Interestingly, the research team found several changes that were not detectable by the standardized clinical exam. Importantly, these included progressive recovery of voluntary activation of leg and foot muscles detected with EMG and of conduction with MEPs. When a person has paraplegia, it is customary to refer to the neurological level- that is the last level from top to bottom with intact function. However, that assessment is made by sensory skin test such as light touch and pin prick detection. There is no motor test to assign this level. By measuring from chest muscles known as intercostals, the team found that there were connections below the “sensory” level in each subject. Galvanic skin testing for sweating revealed unexpected changes in the hands well above the injury levels. Of all the tests, the voluntary EMG, a diagnostic procedure to assess the health of muscles and the nerve cells that control them, appeared most sensitive. These consistent findings challenge the current conceptualization of complete paraplegia with a single neurological level. Neurophysiology studies are sensitive tools to measure neural connectivity as biomarkers that are important to use in therapeutics trials to detect therapeutic activity.

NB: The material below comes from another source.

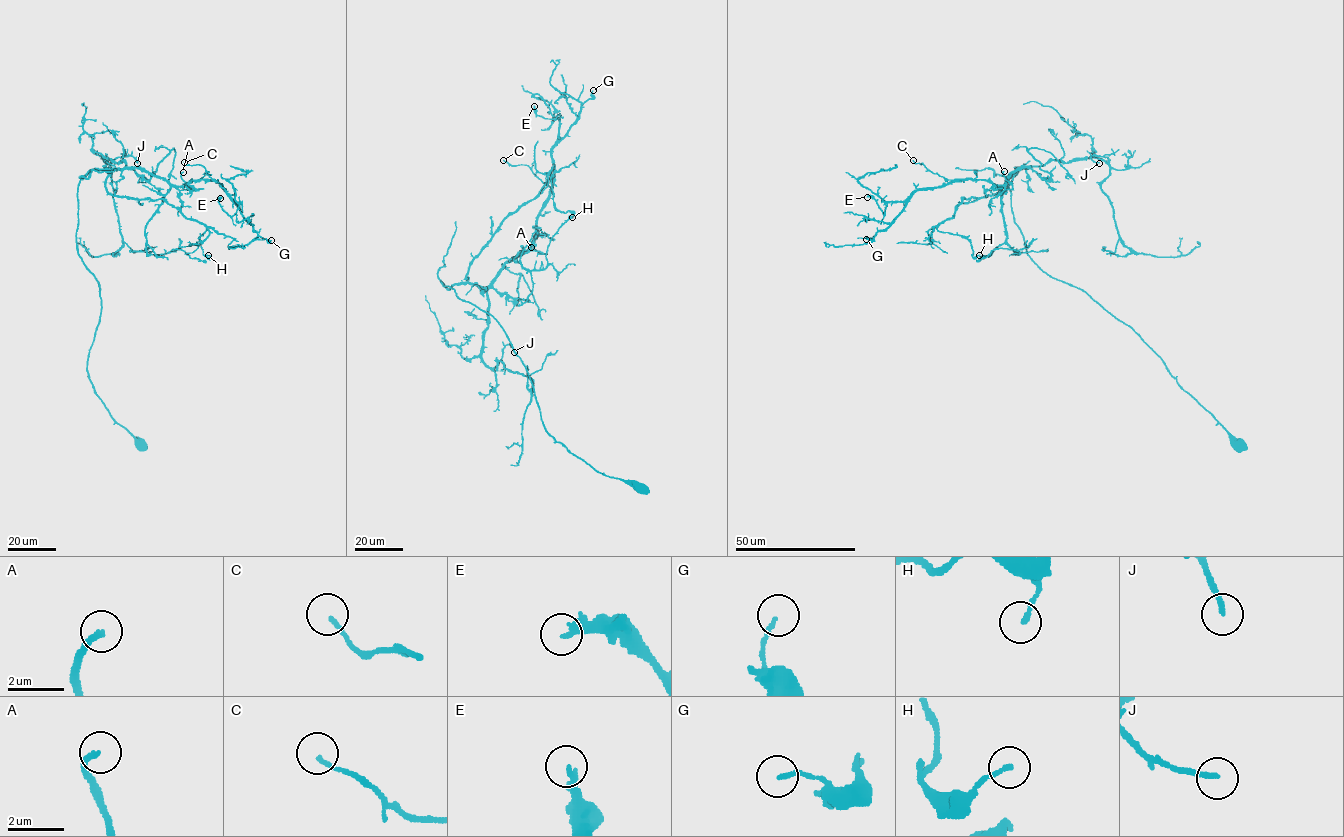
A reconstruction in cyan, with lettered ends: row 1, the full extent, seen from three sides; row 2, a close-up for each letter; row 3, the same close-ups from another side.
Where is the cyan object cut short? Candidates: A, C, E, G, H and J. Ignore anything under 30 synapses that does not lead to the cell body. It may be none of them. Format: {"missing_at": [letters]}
{"missing_at": []}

“We found, beginning at 2 months, and out to a year every subject eventually had some detectable connections. Although both EMG and motor evoked potentials were found, EMG was most sensitive and proves the function can be voluntarily activated. This was most important to us because it adds to accumulating evidence that most spinal cord injuries are not really complete in the sense that the spinal cord is completely severed with no signaling below the level of injury,” said Dr. Guest.

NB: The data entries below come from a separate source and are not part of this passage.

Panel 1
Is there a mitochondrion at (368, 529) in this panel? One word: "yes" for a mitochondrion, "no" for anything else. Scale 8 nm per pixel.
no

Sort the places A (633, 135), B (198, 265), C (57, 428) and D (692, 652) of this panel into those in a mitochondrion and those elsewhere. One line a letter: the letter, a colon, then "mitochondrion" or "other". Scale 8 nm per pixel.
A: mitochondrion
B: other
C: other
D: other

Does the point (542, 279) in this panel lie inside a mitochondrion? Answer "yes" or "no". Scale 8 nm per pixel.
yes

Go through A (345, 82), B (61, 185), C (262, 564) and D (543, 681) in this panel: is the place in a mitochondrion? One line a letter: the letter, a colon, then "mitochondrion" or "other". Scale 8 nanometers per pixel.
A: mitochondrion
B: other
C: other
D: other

This particular motor circuit recovery study was novel because to achieve their goal of understanding the extent of injury, the team created a testing array for the intercostal and abdominal muscles that is original and is a prominent part of the study. The team conducted electrophysiological testing after each transplant with the main time points being two months, six months, and 12 months after the transplant. Early on the researchers realized that it would be very important to know how function was changing in the chest and abdomen because all the subjects were paraplegics with a diagnosed complete level between T2-T6.

So innovative was the approach that the reviewers did not initially believe the data.  The team was required to provide extensive additional data to persuade of the validity of the data over a period of 10 months.  To provide an extra level of transparency, the exchange with the reviewers is also documented in the journal.

The research team went to the hospital and conducted the first tests in the rehabilitation ward because they wanted to be sure before being enrolled that all participants had a complete injury according to all available measures. For that reason, they set the criteria that the motor and sensory evoked potentials should be negative at the time of the baseline testing. This study gives the field additional critical information that may shape the direction of future interventions. Dr. Guest notes that the observed recovery is not proof of effectiveness of the Schwann cell transplants because the trial did not include a control group. However, it adds to evidence of safety of the transplantation paradigm in people with subacute paraplegia.